#### SET TASK:
Can you reproduce, word for word, the whole passage below about Isaiah 7:14 and Matthew's reading of it?

They employ here what I think is a beginner’s mistake in reading the NT – what I call the fulfillment fallacy. (I’ve lampooned it here.) 

Isaiah predicts that a baby will be born,“Immanuel.” This occurs in his lifetime, in the 8th or 7th c. BCE. Obviously, this baby is God, because his name “Immanuel” means “God with us,” and it would be blasphemous to give that name to anyone other than God. But my point here is that Matthew says that Jesus’s birth is a fulfillment of this prediction. (Matthew 1:20-25)

So many mistakes in the space of three sentences:

i) Presumably, even a unitarian apostate like Dale still thinks Isa 7:14 is a messianic prophecy. If so, he himself must believe that in some sense it refers to the future Messiah. That it's not confined to a baby in the 8th or 7th c. BC. 

ii) Dale commits a common blunder, by isolating 7:14 from the larger context. But as Alec Motyer has documented, this is part of a messianic motif that continues for several more chapters, and extends far beyond the immediate historical crisis in Isa 7. The projected fulfillment lies not in Isaiah's lifetime, but sometime in the indefinite future:

iii) No astute Christian infers that someone is God just because his Jewish name incorporates "God" in the name. Obviously, many Jewish names incorporate elements of divine designations.

#### SUPPLIED ENTRIES:
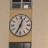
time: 12:34
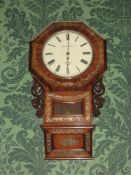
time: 6:00
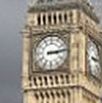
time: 3:13
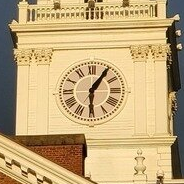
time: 6:05
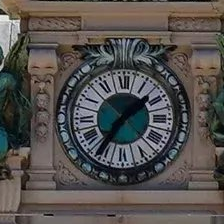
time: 1:35
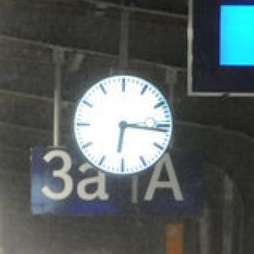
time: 6:16
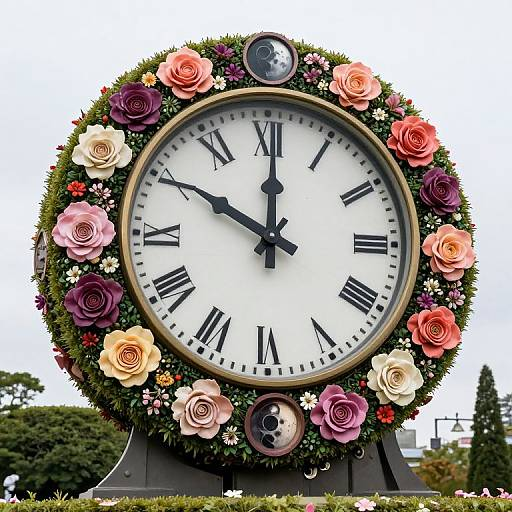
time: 10:00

#### ANSWER TO THE PROBLEM:
They employ here what I think is a beginner’s mistake in reading the NT – what I call the fulfillment fallacy. (I’ve lampooned it here.) 

Isaiah predicts that a baby will be born,“Immanuel.” This occurs in his lifetime, in the 8th or 7th c. BCE. Obviously, this baby is God, because his name “Immanuel” means “God with us,” and it would be blasphemous to give that name to anyone other than God. But my point here is that Matthew says that Jesus’s birth is a fulfillment of this prediction. (Matthew 1:20-25)

So many mistakes in the space of three sentences:

i) Presumably, even a unitarian apostate like Dale still thinks Isa 7:14 is a messianic prophecy. If so, he himself must believe that in some sense it refers to the future Messiah. That it's not confined to a baby in the 8th or 7th c. BC. 

ii) Dale commits a common blunder, by isolating 7:14 from the larger context. But as Alec Motyer has documented, this is part of a messianic motif that continues for several more chapters, and extends far beyond the immediate historical crisis in Isa 7. The projected fulfillment lies not in Isaiah's lifetime, but sometime in the indefinite future:

iii) No astute Christian infers that someone is God just because his Jewish name incorporates "God" in the name. Obviously, many Jewish names incorporate elements of divine designations.